C’est un domaine sur lequel nous travaillons de façon intensive, à travers nos Supply Network Innovation Centers. L’objectif fixé à l’origine pour 2015 - enlever des routes 30% du trafic de camions - fut atteint deux ans avant l’échéance. On développe le transport intermodal, on optimise les chargements en intégrant volume et poids, on fait de la collaboration horizontale avec des fournisseurs non concurrents. Et côté fournisseurs on agit en développant des Supplier Scorecards qui alignent nos pratiques sur des critères sociaux et environnementaux. Nous l’avons déjà mis en place sur les fournisseurs «tier 1» - plusieurs milliers - et nous avons l’intention de le faire à présent sur les fournisseurs «tier 2».

Les lessiviers n’ont pas toujours eu bonne réputation en matière durable. Comment prouver au public, y compris le plus exigeant, votre sincérité ?

L’interaction qui se développe avec le consommateur présente son lot de risques et d’opportunités. Il y a chez le consommateur
un désir de transparence. Il veut savoir qui est derrière la marque et ce qu’il y a dans le produit. Inutile de lui dire «faites-nous confiance», c’est un discours qui ne passe plus. Il n’y a pas d’autre choix que de nouer un dialogue.

Difficile d’interviewer une VP Global Sustainability sans évoquer avec elle l’actualité du moment, quand Donald Trump choisit de retrancher son pays des accords de Paris... Comment réagit-on dans une entreprise telle que la vôtre, où l’on n’intervient pas volontiers sur des sujets à portée politique ?

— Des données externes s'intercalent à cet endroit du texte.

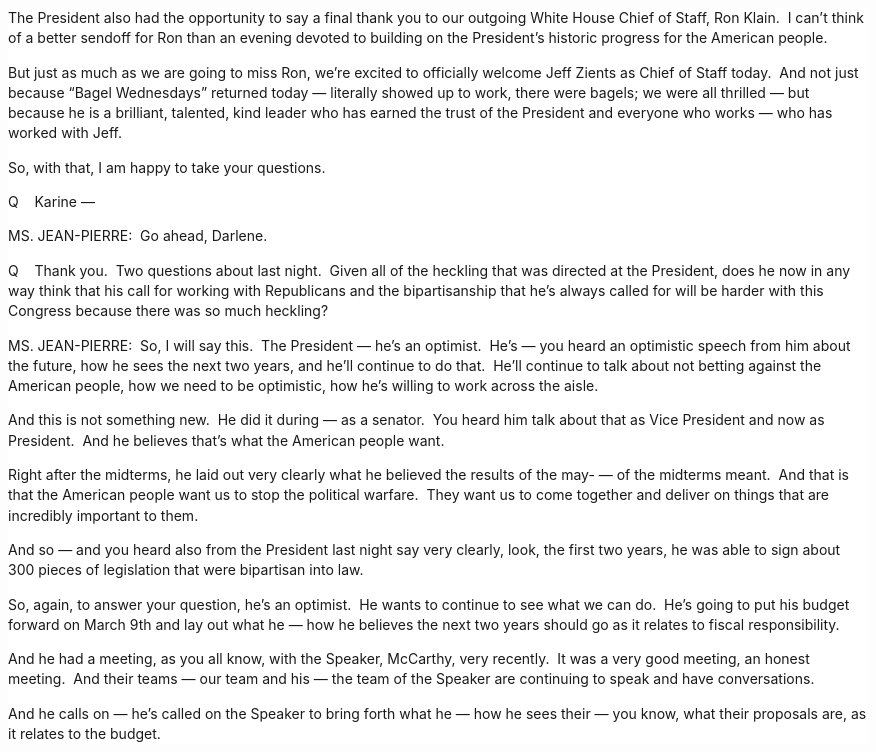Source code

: The President also had the opportunity to say a final thank you to our
outgoing White House Chief of Staff, Ron Klain.  I can’t think of a
better sendoff for Ron than an evening devoted to building on the
President’s historic progress for the American people.

But just as much as we are going to miss Ron, we’re excited to
officially welcome Jeff Zients as Chief of Staff today.  And not just
because “Bagel Wednesdays” returned today — literally showed up to work,
there were bagels; we were all thrilled — but because he is a brilliant,
talented, kind leader who has earned the trust of the President and
everyone who works — who has worked with Jeff.

So, with that, I am happy to take your questions.

Q    Karine —

MS. JEAN-PIERRE:  Go ahead, Darlene.

Q    Thank you.  Two questions about last night.  Given all of the
heckling that was directed at the President, does he now in any way
think that his call for working with Republicans and the bipartisanship
that he’s always called for will be harder with this Congress because
there was so much heckling?

MS. JEAN-PIERRE:  So, I will say this.  The President — he’s an
optimist.  He’s — you heard an optimistic speech from him about the
future, how he sees the next two years, and he’ll continue to do that. 
He’ll continue to talk about not betting against the American people,
how we need to be optimistic, how he’s willing to work across the aisle.

And this is not something new.  He did it during — as a senator.  You
heard him talk about that as Vice President and now as President.  And
he believes that’s what the American people want. 

Right after the midterms, he laid out very clearly what he believed the
results of the may- — of the midterms meant.  And that is that the
American people want us to stop the political warfare.  They want us to
come together and deliver on things that are incredibly important to
them.

And so — and you heard also from the President last night say very
clearly, look, the first two years, he was able to sign about 300 pieces
of legislation that were bipartisan into law. 

So, again, to answer your question, he’s an optimist.  He wants to
continue to see what we can do.  He’s going to put his budget forward on
March 9th and lay out what he — how he believes the next two years
should go as it relates to fiscal responsibility. 

And he had a meeting, as you all know, with the Speaker, McCarthy, very
recently.  It was a very good meeting, an honest meeting.  And their
teams — our team and his — the team of the Speaker are continuing to
speak and have conversations.

And he calls on — he’s called on the Speaker to bring forth what he —
how he sees their — you know, what their proposals are, as it relates to
the budget.
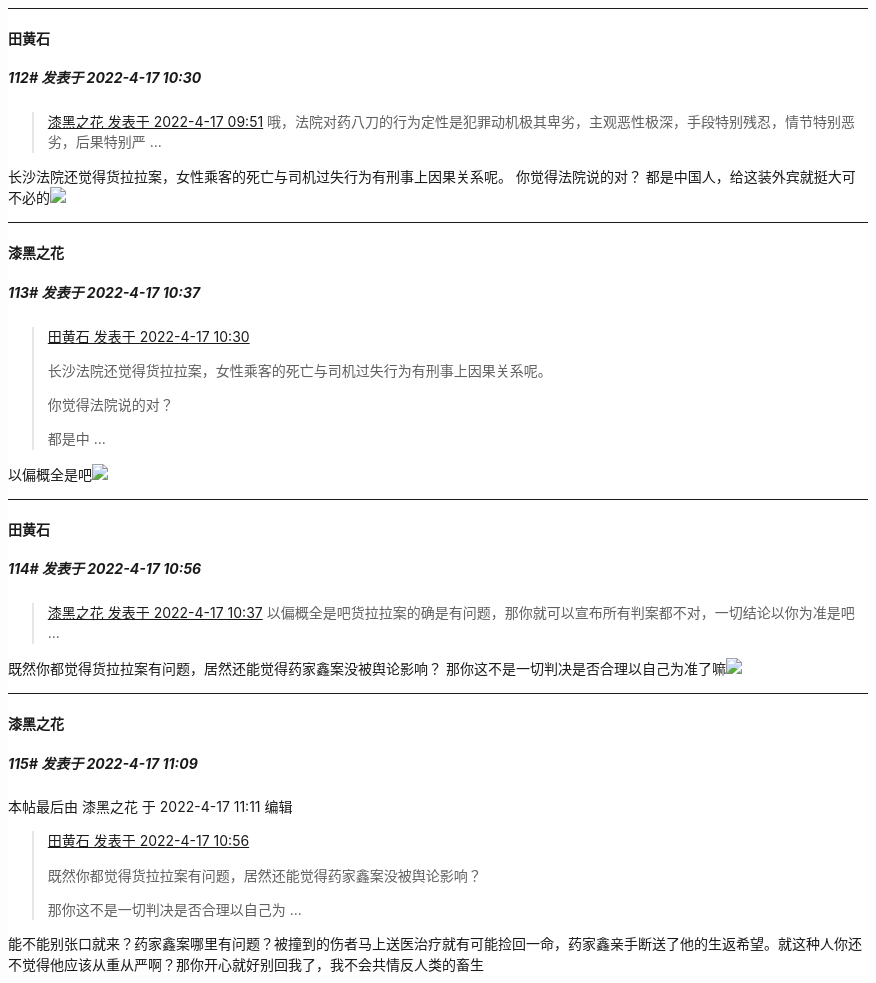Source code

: 

*****

####  田黄石  
##### 112#       发表于 2022-4-17 10:30

<blockquote><a href="httphttps://bbs.saraba1st.com/2b/forum.php?mod=redirect&amp;goto=findpost&amp;pid=55481208&amp;ptid=2064761" target="_blank">漆黑之花 发表于 2022-4-17 09:51</a>
哦，法院对药八刀的行为定性是犯罪动机极其卑劣，主观恶性极深，手段特别残忍，情节特别恶劣，后果特别严 ...</blockquote>
长沙法院还觉得货拉拉案，女性乘客的死亡与司机过失行为有刑事上因果关系呢。
你觉得法院说的对？
都是中国人，给这装外宾就挺大可不必的<img src="https://static.saraba1st.com/image/smiley/face2017/037.png" referrerpolicy="no-referrer">

*****

####  漆黑之花  
##### 113#       发表于 2022-4-17 10:37

<blockquote><a href="httphttps://bbs.saraba1st.com/2b/forum.php?mod=redirect&amp;goto=findpost&amp;pid=55481481&amp;ptid=2064761" target="_blank">田黄石 发表于 2022-4-17 10:30</a>

长沙法院还觉得货拉拉案，女性乘客的死亡与司机过失行为有刑事上因果关系呢。

你觉得法院说的对？

都是中 ...</blockquote>
以偏概全是吧<img src="https://static.saraba1st.com/image/smiley/face2017/067.png" referrerpolicy="no-referrer">

*****

####  田黄石  
##### 114#       发表于 2022-4-17 10:56

<blockquote><a href="httphttps://bbs.saraba1st.com/2b/forum.php?mod=redirect&amp;goto=findpost&amp;pid=55481538&amp;ptid=2064761" target="_blank">漆黑之花 发表于 2022-4-17 10:37</a>
以偏概全是吧货拉拉案的确是有问题，那你就可以宣布所有判案都不对，一切结论以你为准是吧 ...</blockquote>
既然你都觉得货拉拉案有问题，居然还能觉得药家鑫案没被舆论影响？
那你这不是一切判决是否合理以自己为准了嘛<img src="https://static.saraba1st.com/image/smiley/face2017/037.png" referrerpolicy="no-referrer">



*****

####  漆黑之花  
##### 115#       发表于 2022-4-17 11:09

 本帖最后由 漆黑之花 于 2022-4-17 11:11 编辑 
<blockquote><a href="httphttps://bbs.saraba1st.com/2b/forum.php?mod=redirect&amp;goto=findpost&amp;pid=55481739&amp;ptid=2064761" target="_blank">田黄石 发表于 2022-4-17 10:56</a>

既然你都觉得货拉拉案有问题，居然还能觉得药家鑫案没被舆论影响？

那你这不是一切判决是否合理以自己为 ...</blockquote>
能不能别张口就来？药家鑫案哪里有问题？被撞到的伤者马上送医治疗就有可能捡回一命，药家鑫亲手断送了他的生返希望。就这种人你还不觉得他应该从重从严啊？那你开心就好别回我了，我不会共情反人类的畜生
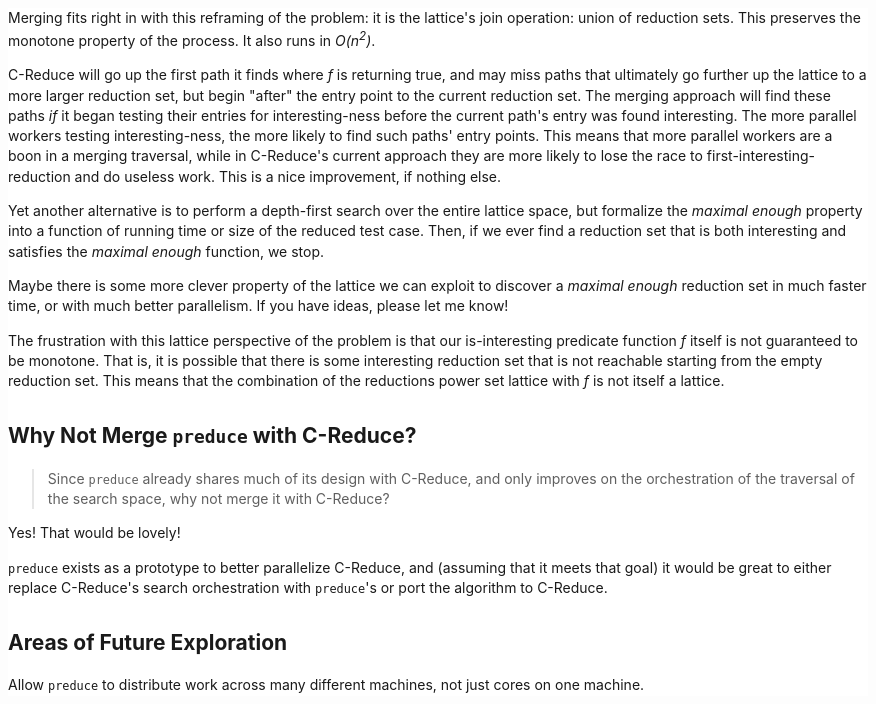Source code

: Merging fits right in with this reframing of the problem: it is the lattice's
join operation: union of reduction sets. This preserves the monotone property of
the process. It also runs in *O(n<sup>2</sup>)*.

C-Reduce will go up the first path it finds where *f* is returning true, and may
miss paths that ultimately go further up the lattice to a more larger reduction
set, but begin "after" the entry point to the current reduction set. The merging
approach will find these paths *if* it began testing their entries for
interesting-ness before the current path's entry was found interesting. The more
parallel workers testing interesting-ness, the more likely to find such paths'
entry points. This means that more parallel workers are a boon in a merging
traversal, while in C-Reduce's current approach they are more likely to lose the
race to first-interesting-reduction and do useless work. This is a nice
improvement, if nothing else.

Yet another alternative is to perform a depth-first search over the entire
lattice space, but formalize the *maximal enough* property into a function of
running time or size of the reduced test case. Then, if we ever find a reduction
set that is both interesting and satisfies the *maximal enough* function, we
stop.

Maybe there is some more clever property of the lattice we can exploit to
discover a *maximal enough* reduction set in much faster time, or with much
better parallelism. If you have ideas, please let me know!

The frustration with this lattice perspective of the problem is that our
is-interesting predicate function *f* itself is not guaranteed to be
monotone. That is, it is possible that there is some interesting reduction set
that is not reachable starting from the empty reduction set. This means that the
combination of the reductions power set lattice with *f* is not itself a
lattice.

## Why Not Merge `preduce` with C-Reduce?

> Since `preduce` already shares much of its design with C-Reduce, and only
> improves on the orchestration of the traversal of the search space, why not
> merge it with C-Reduce?

Yes! That would be lovely!

`preduce` exists as a prototype to better parallelize C-Reduce, and (assuming
that it meets that goal) it would be great to either replace C-Reduce's search
orchestration with `preduce`'s or port the algorithm to C-Reduce.

## Areas of Future Exploration

Allow `preduce` to distribute work across many different machines, not just
cores on one machine.
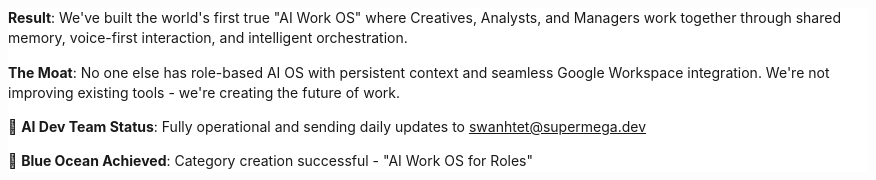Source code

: **Result**: We've built the world's first true "AI Work OS" where Creatives, Analysts, and Managers work together through shared memory, voice-first interaction, and intelligent orchestration. 

**The Moat**: No one else has role-based AI OS with persistent context and seamless Google Workspace integration. We're not improving existing tools - we're creating the future of work.

🤖 **AI Dev Team Status**: Fully operational and sending daily updates to swanhtet@supermega.dev

🌊 **Blue Ocean Achieved**: Category creation successful - "AI Work OS for Roles"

2017 est évidemment une année-clef en matière de politique environnementale, puisque cette actualité force les gens à prendre position. Celle de P&G est claire : notre Président et CEO David Taylor figurait parmi les 29 signataires d’une lettre demandant au Président Trump de ne pas se dégager des accords de la COP21. Et P&G figure parmi les fondateurs du Climate Leadership Council, qui milite pour une action de lutte contre le réchauffement climatique et est favorable à l’instauration d’une taxe sur les émanations de carbone.